3. Der Aspekt der Rettungskosten und die Hürden in der Praxis

In der Sachversicherung muss auch stets der Aspekt der „Rettungskosten“ mitbedacht werden. Droht der versicherten Sache eine Gefahr, muss der VN sie abwenden, wenn ihm das möglich und zumutbar ist. Dabei muss man sich vor Augen führen: Der VN rettet dann nicht das Auto, sondern den VR. Und zwar davor, für den ansonsten eintretenden Schaden bezahlen zu müssen. Wer der Nutznießer der Rettung ist, muss auch die durch die Rettung ausgelösten Aufwendungen tragen. Das ergibt sich aus den § 82 Abs. 1 und § 83 Abs. 1 VVG.
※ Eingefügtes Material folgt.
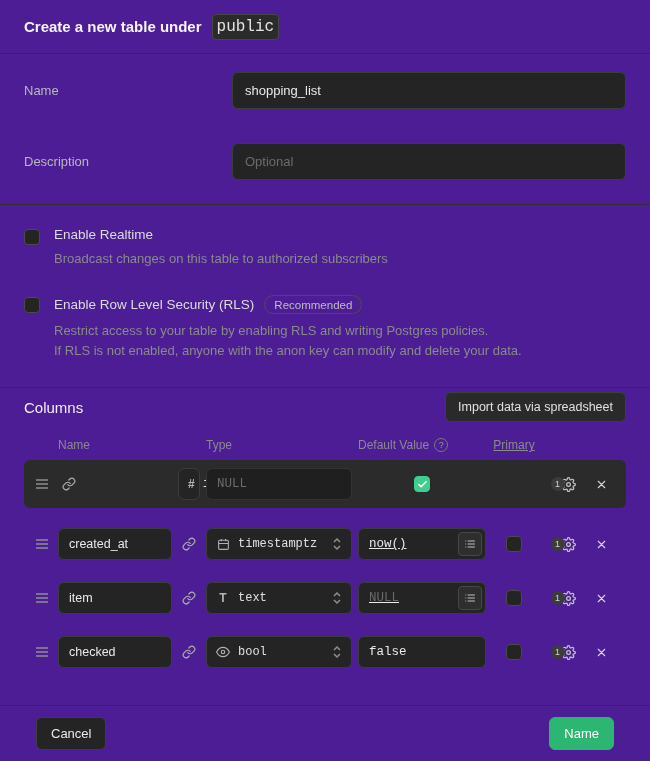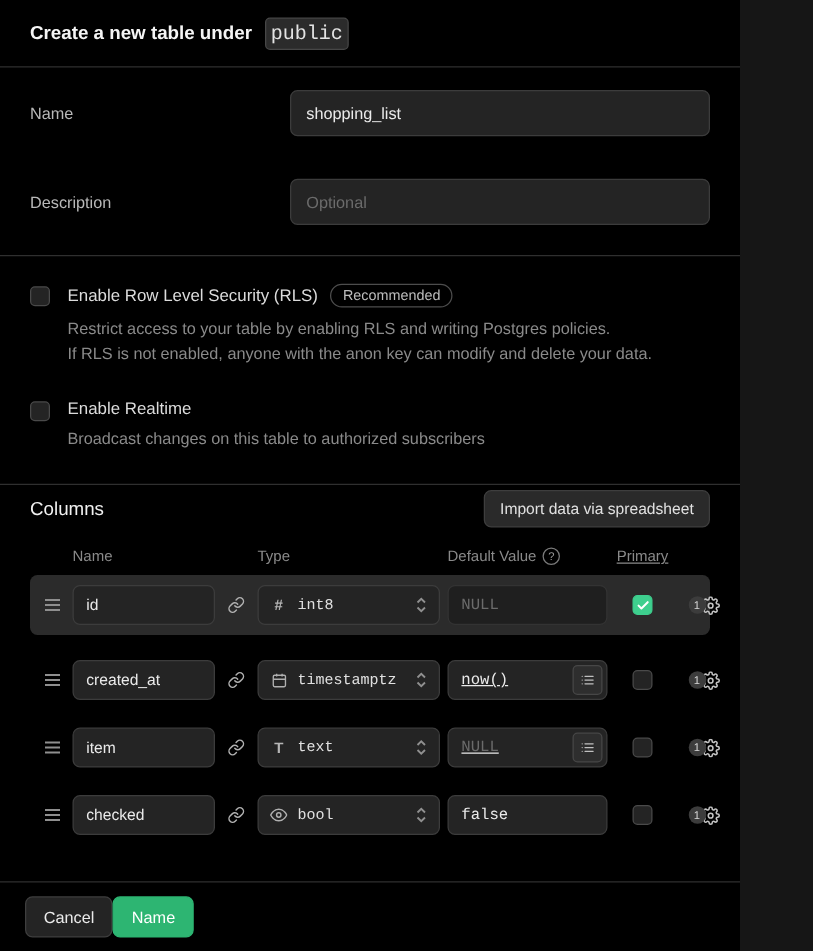--- a/index.html
+++ b/index.html
@@ -6,7 +6,7 @@
   html,body { background:#161616; }
   body { font-family:"Liberation Sans", sans-serif; }
 
-  .modal { width:592px; height:761px; background:#000000; color:#ededed;
+  .modal { width:650px; height:761px; background:#4c1d95; color:#ededed;
            display:flex; flex-direction:column; overflow:hidden; }
 
   

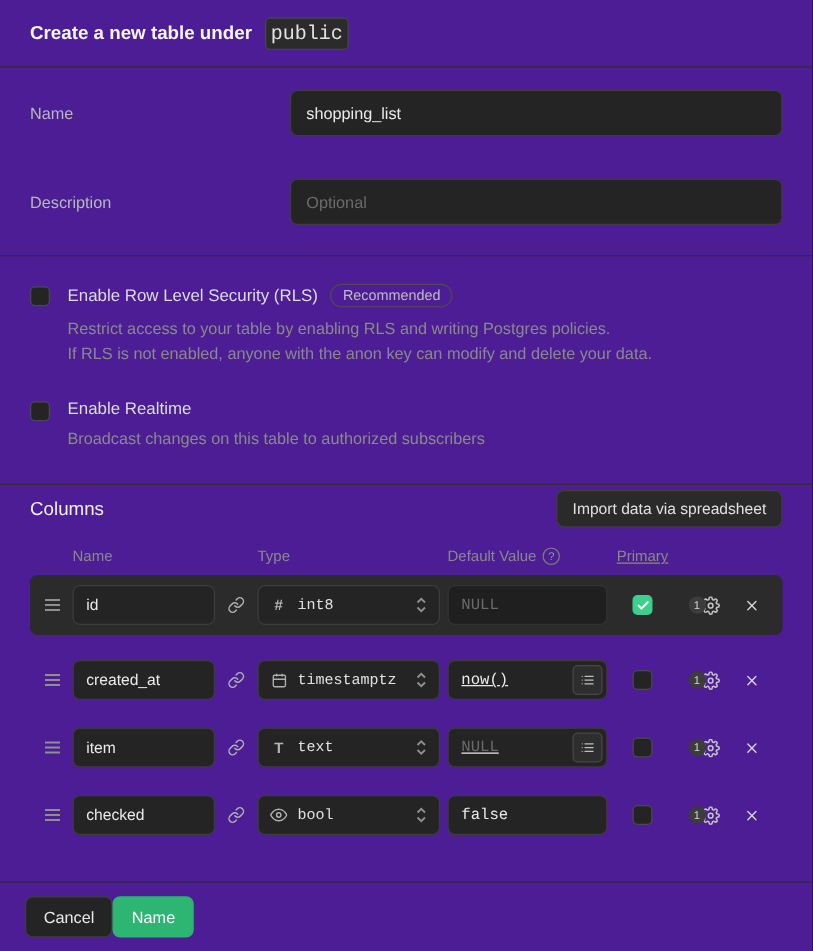--- a/index.html
+++ b/index.html
@@ -127,6 +127,15 @@
       <span class="checkbox"></span>
       <div>
         <div class="option-title">
+          <span>Enable Realtime</span>
+        </div>
+        <div class="option-desc">Broadcast changes on this table to authorized subscribers</div>
+      </div>
+    </div>
+    <div class="option">
+      <span class="checkbox"></span>
+      <div>
+        <div class="option-title">
           <span>Enable Row Level Security (RLS)</span>
           <span class="pill">Recommended</span>
         </div>
@@ -134,15 +143,6 @@
           <div>Restrict access to your table by enabling RLS and writing Postgres policies.</div>
           <div>If RLS is not enabled, anyone with the anon key can modify and delete your data.</div>
         </div>
-      </div>
-    </div>
-    <div class="option">
-      <span class="checkbox"></span>
-      <div>
-        <div class="option-title">
-          <span>Enable Realtime</span>
-        </div>
-        <div class="option-desc">Broadcast changes on this table to authorized subscribers</div>
       </div>
     </div>
   </div>

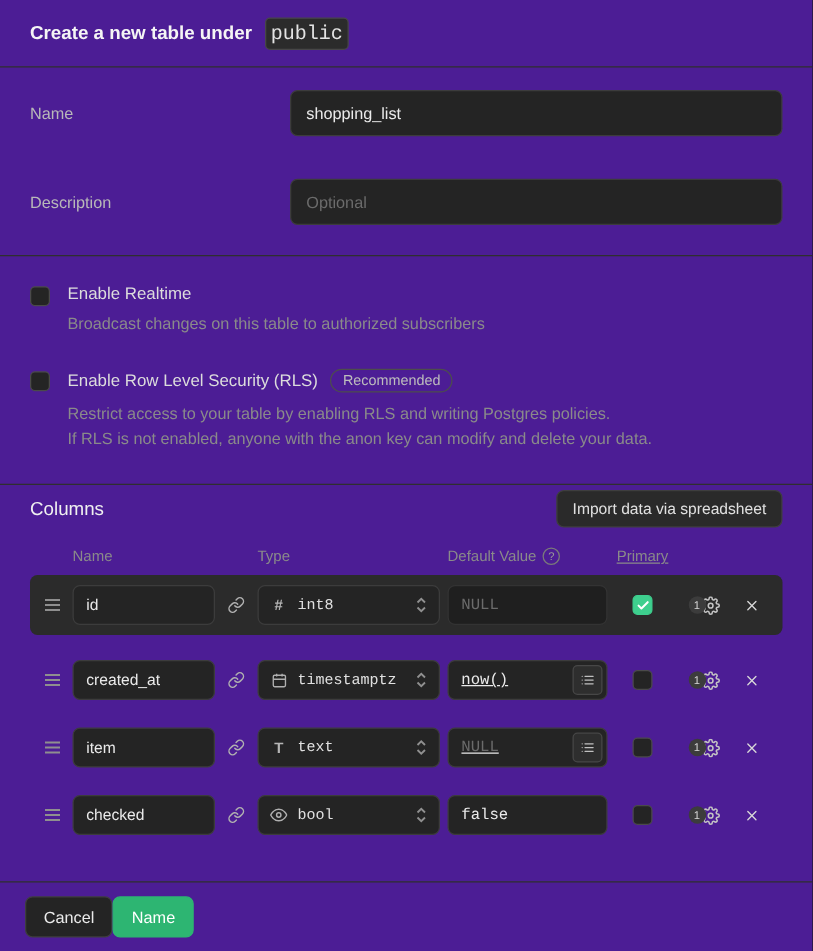--- a/index.html
+++ b/index.html
@@ -169,7 +169,6 @@
             <path d="M1 2h12M1 6h12M1 10h12" stroke="#8f8f8f" stroke-width="1.6"></path>
           </svg>
       </button>
-      <input class="row-input" value="id" style="">
       <button class="link-btn">
         <svg width="14" height="14" viewBox="0 0 24 24" fill="none" stroke="#b0b0b0" stroke-width="2" stroke-linecap="round">
             <path d="M10 13a5 5 0 0 0 7.54.54l3-3a5 5 0 0 0-7.07-7.07l-1.72 1.71"></path>

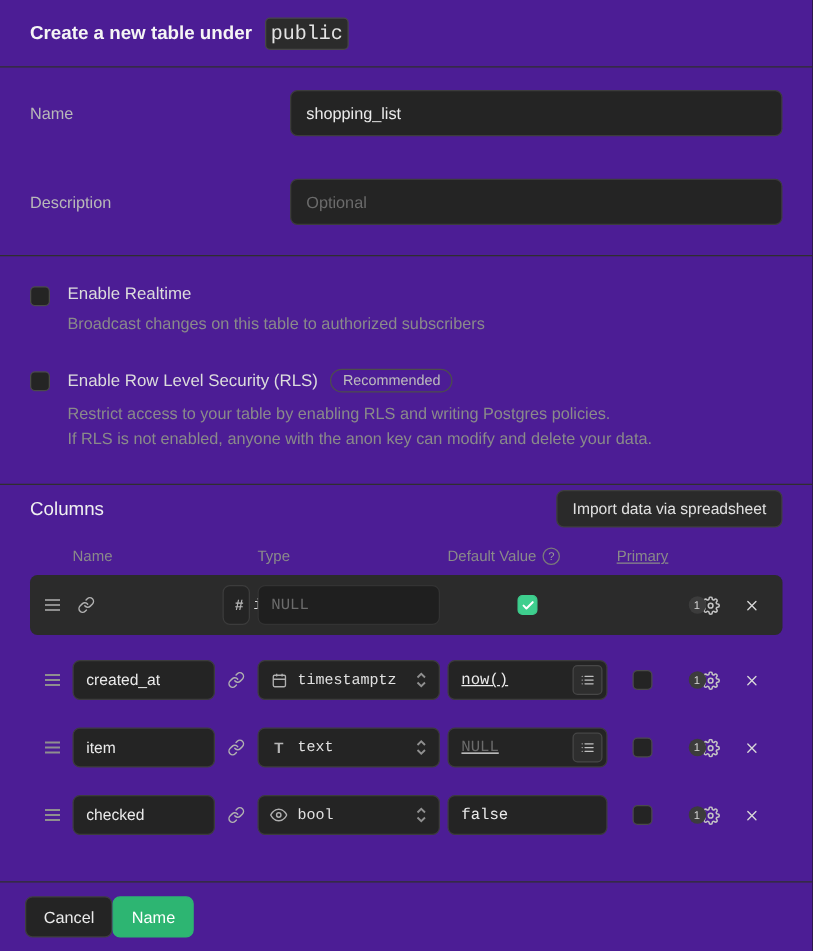--- a/index.html
+++ b/index.html
@@ -92,8 +92,8 @@
                 display:flex; align-items:center; justify-content:center; }
 
   
-  .modal-footer { flex:0 0 auto; border-top:1px solid #2f2f2f; padding:11px 20px;
-                  display:flex; justify-content:flex-start; align-items:center; }
+  .modal-footer { flex:0 0 auto; border-top:1px solid #2f2f2f; padding:11px 36px;
+                  display:flex; justify-content:space-between; align-items:center; }
   .btn { border-radius:6px; font-size:13px; padding:8px 14px; cursor:pointer;
          font-family:inherit; }
   .btn-cancel { background:#242424; border:1px solid #3e3e3e; color:#eaeaea; }

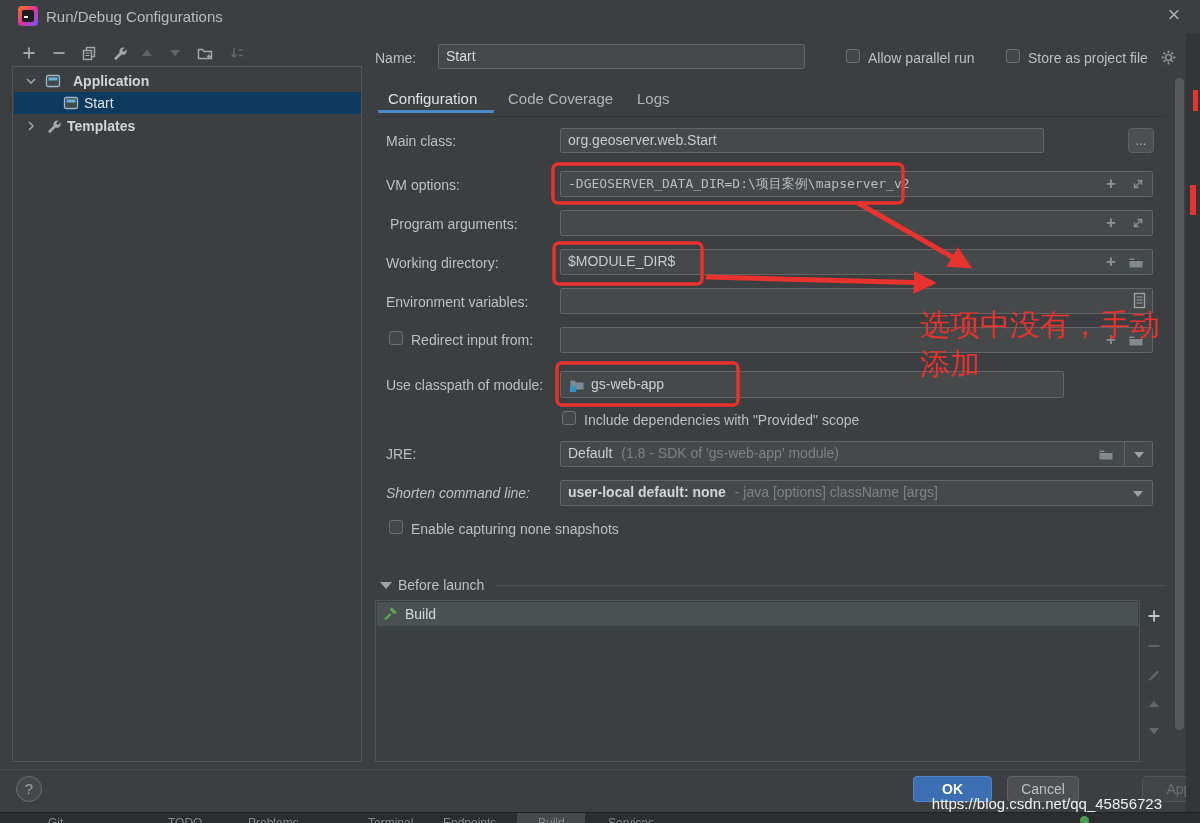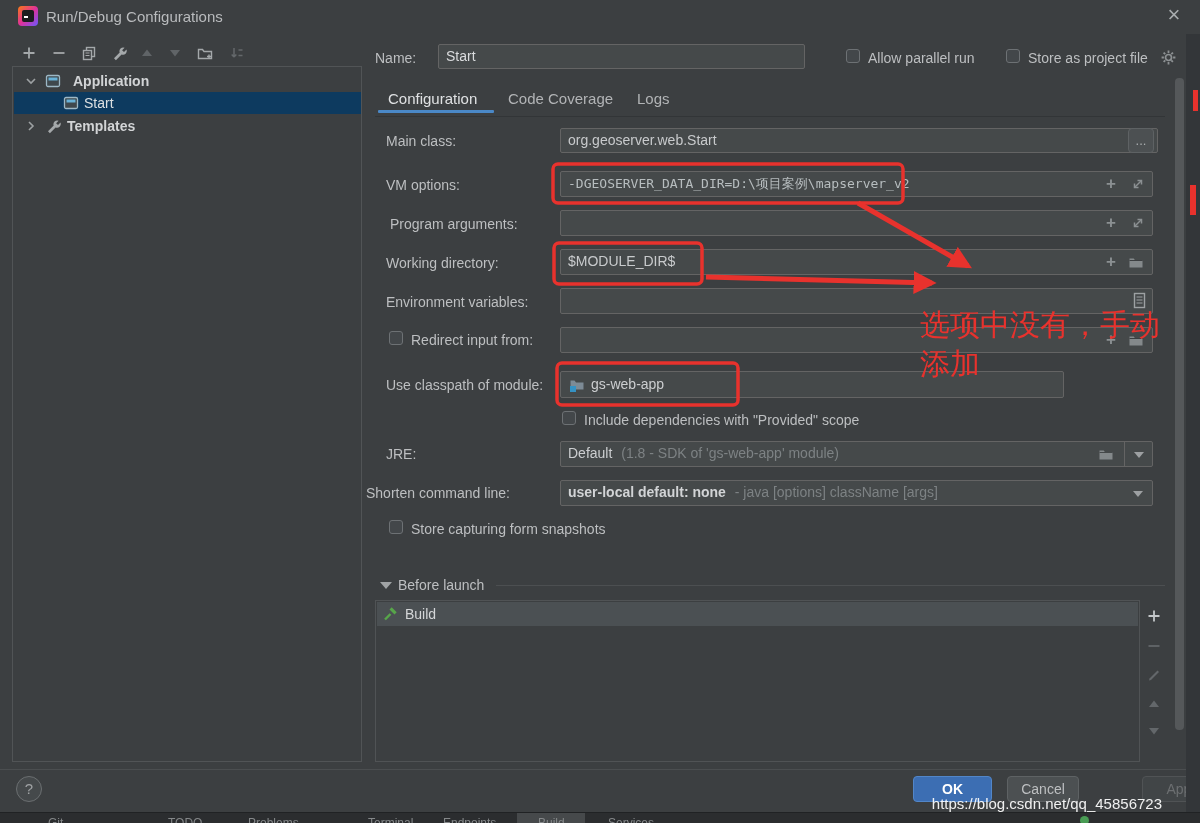--- a/index.html
+++ b/index.html
@@ -169,7 +169,7 @@
 <div class="abs" style="left:375px;top:116px;width:790px;height:1px;background:#323537;"></div>
 
 <div class="lbl" style="left:386px;top:133px;">Main class:</div>
-<div class="field" style="left:560px;top:128px;width:598px;height:25px;">org.geoserver.web.Start</div>
+<div class="field" style="left:560px;top:128px;width:484px;height:25px;">org.geoserver.web.Start</div>
 <div class="btn" style="left:1128px;top:128px;width:26px;height:25px;background:#4c5052;border:1px solid #5e6264;border-radius:4px;color:#a9adaf;font-size:13px;line-height:10px;">...</div>
 
 <div class="lbl" style="left:386px;top:177px;">VM options:</div>

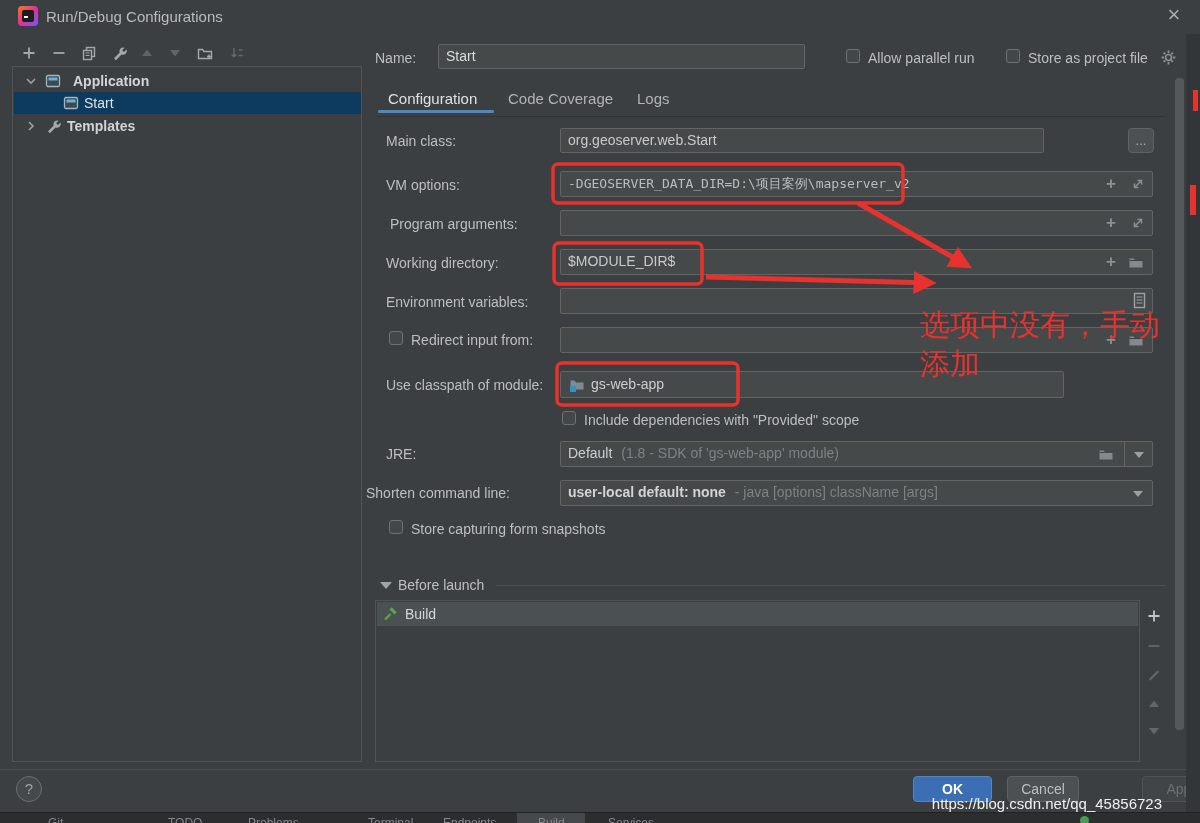--- a/index.html
+++ b/index.html
@@ -251,7 +251,7 @@
   <div class="caret-down" style="left:573px;top:10px;"></div>
 </div>
 
-<div class="lbl" style="left:366px;top:485px;">Shorten command line:</div>
+<div class="lbl" style="left:386px;top:485px;font-style:italic;">Shorten command line:</div>
 <div class="field" style="left:560px;top:480px;width:593px;height:26px;">
   <span style="color:#d2d4d6;font-weight:bold;">user-local default: none</span>
   <span class="dim" style="margin-left:5px;">- java [options] className [args]</span>

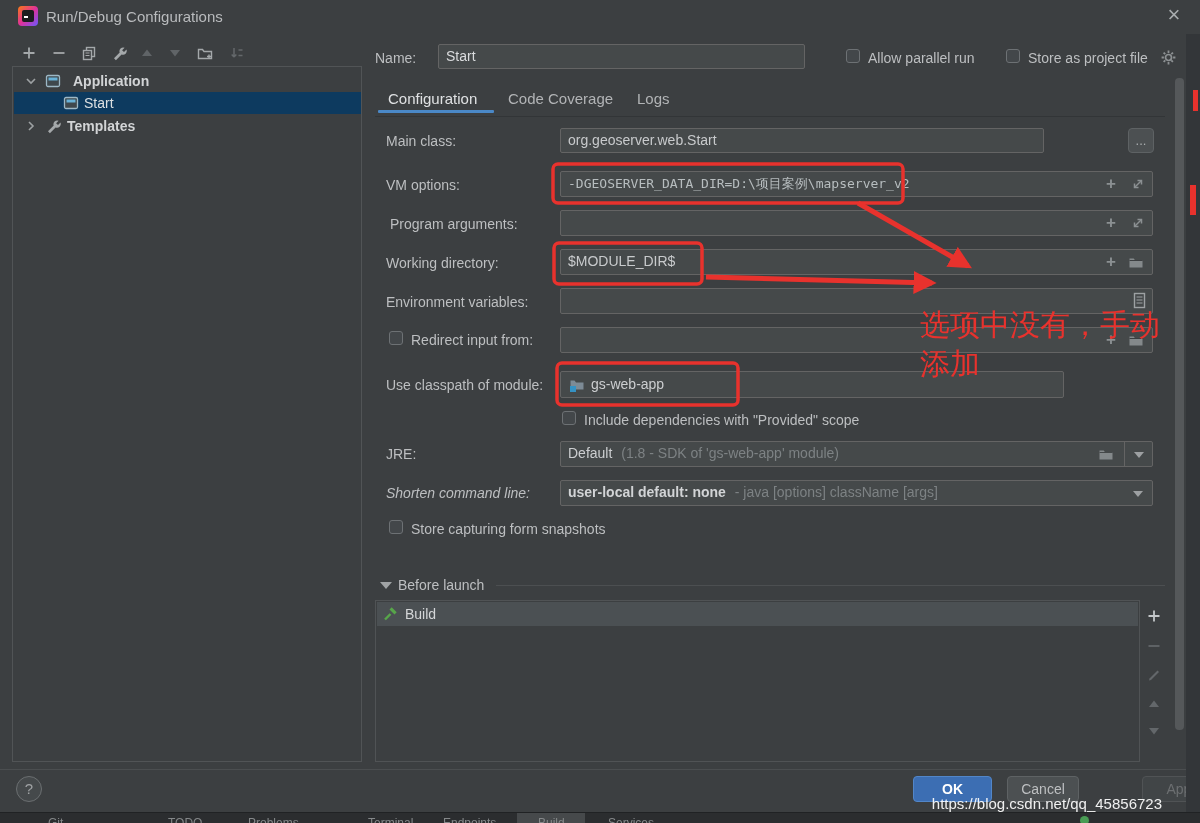--- a/index.html
+++ b/index.html
@@ -259,7 +259,7 @@
 </div>
 
 <div class="cb" style="left:389px;top:520px;"></div>
-<div class="cb-lbl" style="left:411px;top:521px;">Store capturing form snapshots</div>
+<div class="cb-lbl" style="left:411px;top:521px;">Enable capturing none snapshots</div>
 
 <div class="abs" style="left:380px;top:582px;width:0;height:0;border-left:6px solid transparent;border-right:6px solid transparent;border-top:7px solid #a0a3a5;"></div>
 <div class="lbl" style="left:398px;top:577px;">Before launch</div>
Der Vollkaskoversicherer ist auch der Teilkaskoversicherer, denn Vollkasko beinhaltet Teilkasko. Das verunfallte Fahrzeug hat nach dem Unfall noch einen Restwert. Würde der Akku sich entzünden, würde das dadurch nicht löschbar brennende Gesamtobjekt seinen Wert vollständig verlieren – und es schlügen Entsorgungskosten zu Buche. Der Schaden der Restwertreduzierung auf Null fiele dem Kaskoversicherer zur Last. Folglich „rettet“ die Trennung von Antriebsbatterie und Fahrzeug den VR vor dem Restwert-Totalverlust. Damit ist der Fall aber noch nicht gelöst.

1. Hürde: § 82 Abs. 1 VVG

Denn § 82 Abs. 1 VVG lautet: „Der Versicherungsnehmer hat bei Eintritt des Versicherungsfalls nach Möglichkeit für die Abwendung und Minderung des Schadens zu sorgen.“

Nach verbreiteter Rechtsprechung setzt das eine unmittelbar bevorstehende Gefahr voraus. Ist die Selbsterwärmung der Batterie bereits im Gange, kann man die unmittelbar bevorstehende Gefahr ggf. bejahen. Wird durch die Trennung von Fahrzeug und Batterie nur die nicht unrealistische, aber im Moment dennoch nur abstrakte Gefahr entschärft, wird der VR mit diesem Abwehrargument nicht auf verlorenem Posten stehen.

2. Hürde: § 83 Abs. 1 VVG

Die weitere Hürde kann die Einschränkung in § 83 Abs. 1 VVG sein: „Der Versicherer hat Aufwendungen des Versicherungsnehmers nach § 82 Abs. 1 und 2, auch wenn sie erfolglos bleiben, insoweit zu erstatten, als der Versicherungsnehmer sie den Umständen nach für geboten halten durfte“.

Evtl. wird der VR einwenden, die Kosten der Trennung überstiegen das Risiko der Entwertung durch einen Brand. Jedoch kann der VN zum Zeitpunkt der Entscheidung zur Trennung noch nicht wissen, wie hoch der Restwert des verunfallten Fahrzeugs ist. Da ist ihm, wie man es von der Abwägung beim „berührungslosen Wildschaden“ (der auch in die Fallgruppe der Rettungskosten fällt: Wie hoch wäre der Schaden beim Zusammenstoß mit dem Wild gewesen, wie hoch ist das Risiko, dass der Rettungsversuch mit weit höherem Schaden am Baum endet?) kennt, ein weiter Spielraum für irrtümlich für geboten gehaltene Rettungskosten zuzubilligen. Das dürfte also die kleinste Hürde sein.